En Suisse, une loi a été introduite en 2014 qui permet d’allaiter pendant les heures de travail.

Margrit Hagen: Oui, ce droitLien externe existe sur le papier, mais la pratique en Suisse en est encore à ses balbutiements. Même l’habitude d’allaiter en public a été perdue. Les images de seins découverts en tant que symbole sexuel sont prédominantes à présent, mais pas en tant que source de vie, de nutrition. Face aux exigences de la société, le sevrage a souvent lieu très tôt. En général, les femmes ne peuvent pas s’imaginer extraire du lait au travail pour le conserver et le donner à leur enfant, ni discuter avec leurs supérieurs de l’allaitement au sein après leur retour au travail.

Avons-nous oublié la fonction alimentaire du sein?

Karin Berger: L’allaitement au sein a toujours été une question intime, même si le rôle des femmes dans la vie publique a changé.

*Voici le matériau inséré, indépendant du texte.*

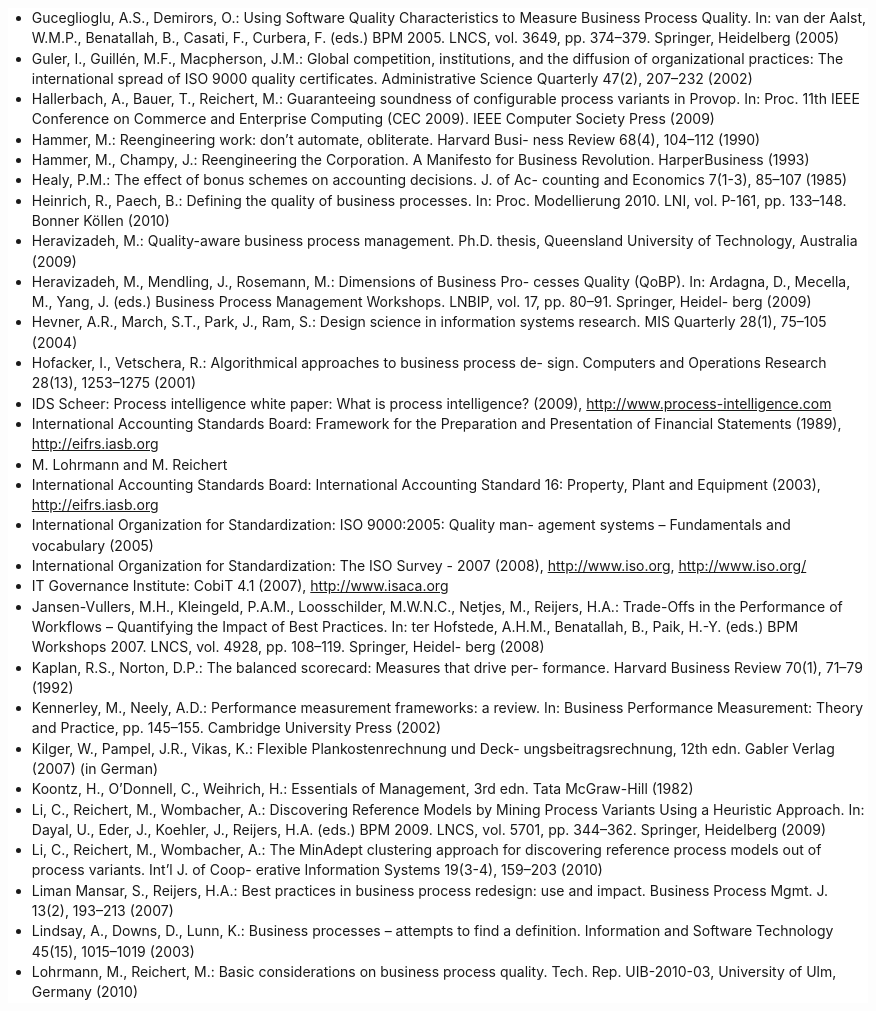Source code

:  * Guceglioglu, A.S., Demirors, O.: Using Software Quality Characteristics to Measure Business Process Quality. In: van der Aalst, W.M.P., Benatallah, B., Casati, F., Curbera, F. (eds.) BPM 2005. LNCS, vol. 3649, pp. 374–379. Springer, Heidelberg (2005)
 * Guler, I., Guillén, M.F., Macpherson, J.M.: Global competition, institutions, and the diffusion of organizational practices: The international spread of ISO 9000 quality certificates. Administrative Science Quarterly 47(2), 207–232 (2002)
 * Hallerbach, A., Bauer, T., Reichert, M.: Guaranteeing soundness of configurable process variants in Provop. In: Proc. 11th IEEE Conference on Commerce and Enterprise Computing (CEC 2009). IEEE Computer Society Press (2009)
 * Hammer, M.: Reengineering work: don’t automate, obliterate. Harvard Busi- ness Review 68(4), 104–112 (1990)
 * Hammer, M., Champy, J.: Reengineering the Corporation. A Manifesto for Business Revolution. HarperBusiness (1993)
 * Healy, P.M.: The effect of bonus schemes on accounting decisions. J. of Ac- counting and Economics 7(1-3), 85–107 (1985)
 * Heinrich, R., Paech, B.: Defining the quality of business processes. In: Proc. Modellierung 2010. LNI, vol. P-161, pp. 133–148. Bonner Köllen (2010)
 * Heravizadeh, M.: Quality-aware business process management. Ph.D. thesis, Queensland University of Technology, Australia (2009)
 * Heravizadeh, M., Mendling, J., Rosemann, M.: Dimensions of Business Pro- cesses Quality (QoBP). In: Ardagna, D., Mecella, M., Yang, J. (eds.) Business Process Management Workshops. LNBIP, vol. 17, pp. 80–91. Springer, Heidel- berg (2009)
 * Hevner, A.R., March, S.T., Park, J., Ram, S.: Design science in information systems research. MIS Quarterly 28(1), 75–105 (2004)
 * Hofacker, I., Vetschera, R.: Algorithmical approaches to business process de- sign. Computers and Operations Research 28(13), 1253–1275 (2001)
 * IDS Scheer: Process intelligence white paper: What is process intelligence? (2009), http://www.process-intelligence.com
 * International Accounting Standards Board: Framework for the Preparation and Presentation of Financial Statements (1989), http://eifrs.iasb.org
 * M. Lohrmann and M. Reichert
 * International Accounting Standards Board: International Accounting Standard 16: Property, Plant and Equipment (2003), http://eifrs.iasb.org
 * International Organization for Standardization: ISO 9000:2005: Quality man- agement systems – Fundamentals and vocabulary (2005)
 * International Organization for Standardization: The ISO Survey - 2007 (2008), http://www.iso.org, http://www.iso.org/
 * IT Governance Institute: CobiT 4.1 (2007), http://www.isaca.org
 * Jansen-Vullers, M.H., Kleingeld, P.A.M., Loosschilder, M.W.N.C., Netjes, M., Reijers, H.A.: Trade-Offs in the Performance of Workflows – Quantifying the Impact of Best Practices. In: ter Hofstede, A.H.M., Benatallah, B., Paik, H.-Y. (eds.) BPM Workshops 2007. LNCS, vol. 4928, pp. 108–119. Springer, Heidel- berg (2008)
 * Kaplan, R.S., Norton, D.P.: The balanced scorecard: Measures that drive per- formance. Harvard Business Review 70(1), 71–79 (1992)
 * Kennerley, M., Neely, A.D.: Performance measurement frameworks: a review. In: Business Performance Measurement: Theory and Practice, pp. 145–155. Cambridge University Press (2002)
 * Kilger, W., Pampel, J.R., Vikas, K.: Flexible Plankostenrechnung und Deck- ungsbeitragsrechnung, 12th edn. Gabler Verlag (2007) (in German)
 * Koontz, H., O’Donnell, C., Weihrich, H.: Essentials of Management, 3rd edn. Tata McGraw-Hill (1982)
 * Li, C., Reichert, M., Wombacher, A.: Discovering Reference Models by Mining Process Variants Using a Heuristic Approach. In: Dayal, U., Eder, J., Koehler, J., Reijers, H.A. (eds.) BPM 2009. LNCS, vol. 5701, pp. 344–362. Springer, Heidelberg (2009)
 * Li, C., Reichert, M., Wombacher, A.: The MinAdept clustering approach for discovering reference process models out of process variants. Int’l J. of Coop- erative Information Systems 19(3-4), 159–203 (2010)
 * Liman Mansar, S., Reijers, H.A.: Best practices in business process redesign: use and impact. Business Process Mgmt. J. 13(2), 193–213 (2007)
 * Lindsay, A., Downs, D., Lunn, K.: Business processes – attempts to find a definition. Information and Software Technology 45(15), 1015–1019 (2003)
 * Lohrmann, M., Reichert, M.: Basic considerations on business process quality. Tech. Rep. UIB-2010-03, University of Ulm, Germany (2010)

Quelle est la valeur d’un nouveau-né qui boit du lait maternel dans notre société? L’allaitement n’est plus considéré comme un acte compatible avec notre espèce. Nous croyons que quelque chose a été perdu dans l’image collective du sein. Nous aimerions que les gens sachent à nouveau que le lait maternel est le premier aliment de l’être humain et que les femmes peuvent rester plus longtemps avec leur bébé, pas seulement pendant les 14 premières semaines du congé de maternité.